Content starts

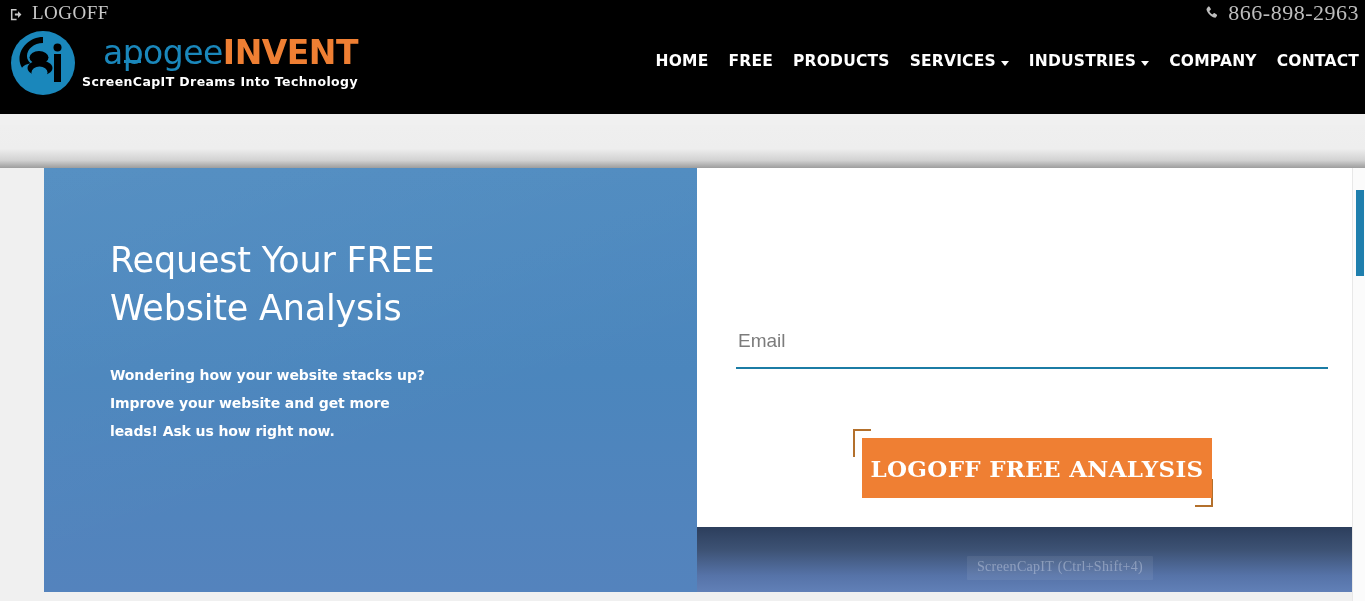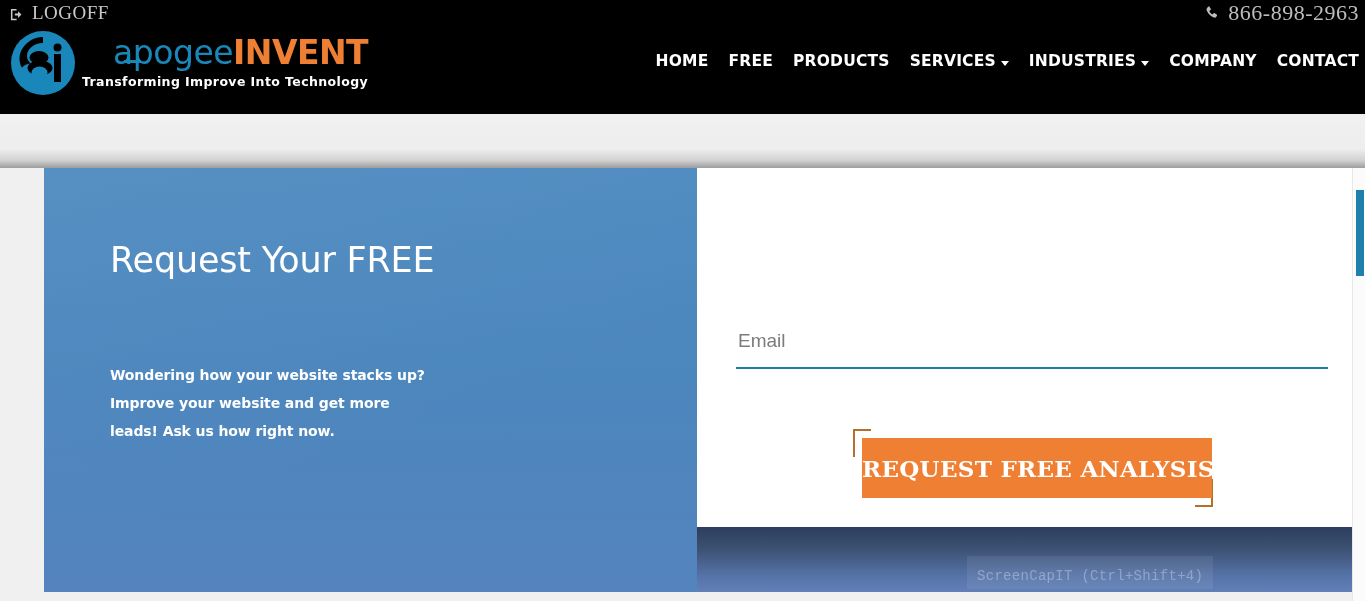--- a/index.html
+++ b/index.html
@@ -352,7 +352,7 @@
         <div class="logo-wordmark">
           <span class="logo-apogee">apogee</span><span class="logo-invent">INVENT</span>
         </div>
-        <div class="logo-tagline">Transforming Improve Into Technology</div>
+        <div class="logo-tagline">ScreenCapIT Dreams Into Technology</div>
       </div>
       <div class="logo-overbar"></div>
     </div>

Content ends

The response must contain exactly the lines from the one with "Improve Into Technology</div>" to the end of the entries above, both included, and nothing more.

Solved exercise:
-        <div class="logo-tagline">Transforming Improve Into Technology</div>
+        <div class="logo-tagline">ScreenCapIT Dreams Into Technology</div>
       </div>
       <div class="logo-overbar"></div>
     </div>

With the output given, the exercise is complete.